SET PROBLEM A :: Extract each line of the entries that contains the string "numericTimeSignature", matching case exactly.

SELECTION ::
****************************************

Nobber GFC is a Gaelic Athletic Association club based in Nobber, County Meath, Ireland. The club competes in Meath GAA competitions. The club has won the Meath Senior Football Championship once when North Meath GAA (which consisted of a few clubs in North Meath including Nobber) won the title in 1950. In 1983, 1986, and 1989 Nobber reached the semi-final of the Senior championship. The club currently competes at Senior level, after winning the Intermediate Championship in 2019, The Club also won the Intermediate Championship in 1980 and also in 2010.

Previous Seasons

2001 Season
 Nobber reached the semi-final of the Meath Junior Football Championship after beating Dunsany in the quarter-final but lost to Curraha 1-10 to 0-11 in a semi-final replay.

2002 Season
 Nobber won the Meath Junior Football Championship with a 1-15 to 2-7 scoreline over Dunsany. Nobber then went on to win the Leinster Junior Football Championship against Kildare side Moorfield, and then went on to win the All-Ireland in 2003.

2003 Season
 Nobber failed to qualify for the Meath Intermediate quarter-finals in 2003.
 In the All-Ireland Junior Football Championship Nobber defeated Monaghan side Corduff in the semi-final and then went on to beat Kilmeena from Mayo 2-13 to 1-13.
 Nobber won the Meath All County 'A' Football League Division 4 with a win over Longwood.

2004 Season
 Nobber lost to Wolfe Tones in the semi-final of the Intermediate championship.

2005 Season
 Nobber lost out to neighbours Siddan in the semi-final of the Intermediate championship.

2006 Season
 Nobber bowed out of the Meath Intermediate Football Championship at the quarter-final stage to Castletown 0-13 to 0-10.

2007 Season
 Nobber reached the semi-final of the Intermediate Championship losing to eventual winners Donaghmore Ashbourne 2-10 to 1-8.
 Nobber performed poorly in the Meath All County 'A' Football League Division 3 winning only 4 of their 10 matches.

2008 Season
 2008 was a disappointing year for Nobber as they failed to reach the knock-out stages of the Intermediate Championship by losing to St Michaels and Cortown.

2009 Season
 Nobber reached the semi-final of the Meath Intermediate Football Championship and narrowly lost to Kilmainhamwood after a replay 0-15 to 1-15.
 Nobber finished 6th in the Meath All County 'A' Football League Division 3.

****************************************

SUPPLIED ENTRIES ::

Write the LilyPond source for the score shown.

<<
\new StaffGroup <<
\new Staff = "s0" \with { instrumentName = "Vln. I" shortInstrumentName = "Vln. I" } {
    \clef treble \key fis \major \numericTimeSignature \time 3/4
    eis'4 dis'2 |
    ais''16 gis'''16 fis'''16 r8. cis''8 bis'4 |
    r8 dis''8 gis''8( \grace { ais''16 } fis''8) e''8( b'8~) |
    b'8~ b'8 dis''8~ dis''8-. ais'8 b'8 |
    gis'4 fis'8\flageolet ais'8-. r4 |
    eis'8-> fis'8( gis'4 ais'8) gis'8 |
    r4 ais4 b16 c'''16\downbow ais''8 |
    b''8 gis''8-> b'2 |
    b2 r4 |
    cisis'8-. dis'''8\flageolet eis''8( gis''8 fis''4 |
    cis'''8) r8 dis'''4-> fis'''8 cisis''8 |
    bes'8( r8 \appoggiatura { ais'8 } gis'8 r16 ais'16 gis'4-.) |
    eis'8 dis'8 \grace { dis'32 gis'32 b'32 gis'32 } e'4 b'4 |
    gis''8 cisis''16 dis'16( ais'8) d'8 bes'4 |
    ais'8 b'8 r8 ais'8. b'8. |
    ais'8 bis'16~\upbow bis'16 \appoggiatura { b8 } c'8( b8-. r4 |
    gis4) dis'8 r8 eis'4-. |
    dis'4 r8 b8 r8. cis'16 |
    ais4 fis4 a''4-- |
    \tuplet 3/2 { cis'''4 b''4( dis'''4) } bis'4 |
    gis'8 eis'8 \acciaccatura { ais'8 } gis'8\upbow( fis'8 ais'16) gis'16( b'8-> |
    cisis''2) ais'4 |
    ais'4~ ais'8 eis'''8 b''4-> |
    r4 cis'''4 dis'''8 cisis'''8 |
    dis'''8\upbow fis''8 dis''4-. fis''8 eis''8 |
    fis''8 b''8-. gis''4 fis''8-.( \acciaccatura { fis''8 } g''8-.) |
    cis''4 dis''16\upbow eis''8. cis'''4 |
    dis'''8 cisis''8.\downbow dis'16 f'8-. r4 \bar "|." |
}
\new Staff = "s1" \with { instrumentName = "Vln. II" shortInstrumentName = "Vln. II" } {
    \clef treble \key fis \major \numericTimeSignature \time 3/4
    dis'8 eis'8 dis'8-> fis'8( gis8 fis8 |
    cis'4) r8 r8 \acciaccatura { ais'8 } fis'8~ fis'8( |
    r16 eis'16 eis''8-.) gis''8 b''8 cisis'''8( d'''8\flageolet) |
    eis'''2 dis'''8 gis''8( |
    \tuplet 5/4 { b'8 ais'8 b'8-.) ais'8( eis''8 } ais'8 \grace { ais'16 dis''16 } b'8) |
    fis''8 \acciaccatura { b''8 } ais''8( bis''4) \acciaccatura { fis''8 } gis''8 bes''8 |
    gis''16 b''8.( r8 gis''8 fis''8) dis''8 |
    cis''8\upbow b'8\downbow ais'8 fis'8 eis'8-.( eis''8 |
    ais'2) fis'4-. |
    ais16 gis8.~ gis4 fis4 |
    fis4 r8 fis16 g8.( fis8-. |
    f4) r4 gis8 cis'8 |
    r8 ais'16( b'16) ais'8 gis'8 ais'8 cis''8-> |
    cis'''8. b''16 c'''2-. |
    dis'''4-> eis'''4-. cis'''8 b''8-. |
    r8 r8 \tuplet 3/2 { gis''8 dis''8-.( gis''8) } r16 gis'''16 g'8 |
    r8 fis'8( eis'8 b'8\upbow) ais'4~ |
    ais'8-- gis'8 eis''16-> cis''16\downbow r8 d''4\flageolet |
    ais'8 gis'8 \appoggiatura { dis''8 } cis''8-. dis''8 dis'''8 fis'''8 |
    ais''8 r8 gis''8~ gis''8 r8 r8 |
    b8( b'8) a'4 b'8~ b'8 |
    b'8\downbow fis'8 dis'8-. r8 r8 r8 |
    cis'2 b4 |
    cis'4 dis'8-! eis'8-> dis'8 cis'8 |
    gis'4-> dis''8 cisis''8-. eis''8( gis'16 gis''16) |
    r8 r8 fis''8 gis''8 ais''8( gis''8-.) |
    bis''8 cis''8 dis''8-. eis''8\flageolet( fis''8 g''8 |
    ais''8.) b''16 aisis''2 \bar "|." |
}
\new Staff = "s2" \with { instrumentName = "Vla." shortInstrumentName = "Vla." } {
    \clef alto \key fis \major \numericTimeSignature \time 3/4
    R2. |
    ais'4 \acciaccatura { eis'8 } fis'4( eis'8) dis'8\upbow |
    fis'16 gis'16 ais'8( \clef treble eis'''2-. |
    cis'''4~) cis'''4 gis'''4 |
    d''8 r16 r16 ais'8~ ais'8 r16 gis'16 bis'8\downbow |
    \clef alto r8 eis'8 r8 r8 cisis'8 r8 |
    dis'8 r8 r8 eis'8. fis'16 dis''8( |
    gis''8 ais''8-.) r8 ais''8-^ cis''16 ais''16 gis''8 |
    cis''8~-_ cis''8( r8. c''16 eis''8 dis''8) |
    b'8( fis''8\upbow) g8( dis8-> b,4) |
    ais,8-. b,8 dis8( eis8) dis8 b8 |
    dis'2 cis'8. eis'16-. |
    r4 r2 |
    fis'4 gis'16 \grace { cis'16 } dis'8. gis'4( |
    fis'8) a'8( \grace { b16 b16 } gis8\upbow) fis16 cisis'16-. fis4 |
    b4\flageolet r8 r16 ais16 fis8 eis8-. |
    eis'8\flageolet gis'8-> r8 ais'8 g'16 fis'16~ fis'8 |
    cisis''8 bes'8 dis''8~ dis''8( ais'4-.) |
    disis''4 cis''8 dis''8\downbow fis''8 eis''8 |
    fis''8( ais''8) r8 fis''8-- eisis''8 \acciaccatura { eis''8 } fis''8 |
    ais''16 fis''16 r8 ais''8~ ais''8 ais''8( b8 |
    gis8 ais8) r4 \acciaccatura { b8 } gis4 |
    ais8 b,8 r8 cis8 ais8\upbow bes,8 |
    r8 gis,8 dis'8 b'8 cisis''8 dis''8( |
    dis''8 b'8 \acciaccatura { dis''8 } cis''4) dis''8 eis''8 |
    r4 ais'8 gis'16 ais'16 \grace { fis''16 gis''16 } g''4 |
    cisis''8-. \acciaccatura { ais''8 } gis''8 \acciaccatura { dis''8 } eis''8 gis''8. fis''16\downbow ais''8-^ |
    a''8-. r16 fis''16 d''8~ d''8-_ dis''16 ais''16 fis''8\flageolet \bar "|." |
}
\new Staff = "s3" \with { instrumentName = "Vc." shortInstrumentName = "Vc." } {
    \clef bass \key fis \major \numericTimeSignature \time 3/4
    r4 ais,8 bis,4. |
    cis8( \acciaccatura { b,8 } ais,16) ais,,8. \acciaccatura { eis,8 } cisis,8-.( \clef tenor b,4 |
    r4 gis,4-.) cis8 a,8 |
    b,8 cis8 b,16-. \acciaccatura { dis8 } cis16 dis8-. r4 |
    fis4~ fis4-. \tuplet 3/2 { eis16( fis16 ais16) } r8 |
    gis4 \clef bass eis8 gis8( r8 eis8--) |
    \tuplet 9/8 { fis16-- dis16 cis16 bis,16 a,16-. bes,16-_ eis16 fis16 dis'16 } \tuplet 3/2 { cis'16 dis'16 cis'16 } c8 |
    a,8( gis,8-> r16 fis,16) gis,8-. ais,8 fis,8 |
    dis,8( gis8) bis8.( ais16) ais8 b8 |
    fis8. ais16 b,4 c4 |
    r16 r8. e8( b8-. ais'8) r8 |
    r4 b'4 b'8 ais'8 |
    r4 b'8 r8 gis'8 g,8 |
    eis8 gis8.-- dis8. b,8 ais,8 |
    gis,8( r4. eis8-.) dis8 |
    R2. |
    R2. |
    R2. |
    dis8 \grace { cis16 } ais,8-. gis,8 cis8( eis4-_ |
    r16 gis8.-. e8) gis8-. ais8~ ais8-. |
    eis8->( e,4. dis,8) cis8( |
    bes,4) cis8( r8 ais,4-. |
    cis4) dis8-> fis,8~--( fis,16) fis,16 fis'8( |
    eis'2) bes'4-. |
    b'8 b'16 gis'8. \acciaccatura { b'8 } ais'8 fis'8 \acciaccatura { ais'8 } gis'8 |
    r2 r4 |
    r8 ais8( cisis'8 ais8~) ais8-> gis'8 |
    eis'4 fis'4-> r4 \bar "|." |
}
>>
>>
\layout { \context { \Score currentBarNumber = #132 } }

****************************************

SET PROBLEM B :: According to the Nobber GFC text, why was 2008 a disappointing year for the club? Answer in one to three sentences.

PROBLEM SOLUTION A ::
    \clef treble \key fis \major \numericTimeSignature \time 3/4
    \clef treble \key fis \major \numericTimeSignature \time 3/4
    \clef alto \key fis \major \numericTimeSignature \time 3/4
    \clef bass \key fis \major \numericTimeSignature \time 3/4

PROBLEM SOLUTION B :: In 2008 Nobber failed to reach the knock-out stages of the Intermediate Championship because they lost to St Michaels and Cortown.